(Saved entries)
....
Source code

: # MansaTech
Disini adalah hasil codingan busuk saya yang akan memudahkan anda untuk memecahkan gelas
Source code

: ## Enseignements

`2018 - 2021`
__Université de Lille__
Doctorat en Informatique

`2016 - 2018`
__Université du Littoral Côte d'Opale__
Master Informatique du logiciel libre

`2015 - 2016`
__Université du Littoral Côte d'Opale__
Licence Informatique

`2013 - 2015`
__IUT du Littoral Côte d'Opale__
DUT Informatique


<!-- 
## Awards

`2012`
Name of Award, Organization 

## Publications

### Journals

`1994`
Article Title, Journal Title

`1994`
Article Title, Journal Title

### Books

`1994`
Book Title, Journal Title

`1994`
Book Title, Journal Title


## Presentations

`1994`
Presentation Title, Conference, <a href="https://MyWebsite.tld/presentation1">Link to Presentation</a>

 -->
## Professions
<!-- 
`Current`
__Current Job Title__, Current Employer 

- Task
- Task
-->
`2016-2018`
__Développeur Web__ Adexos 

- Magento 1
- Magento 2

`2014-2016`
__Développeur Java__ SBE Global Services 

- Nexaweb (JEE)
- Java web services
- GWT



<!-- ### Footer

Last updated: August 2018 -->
....
Work item:
Identify the lines of the entries containing the string "Informatique". Copy each such line.

Response to the exercise:
Doctorat en Informatique
Master Informatique du logiciel libre
Licence Informatique
DUT Informatique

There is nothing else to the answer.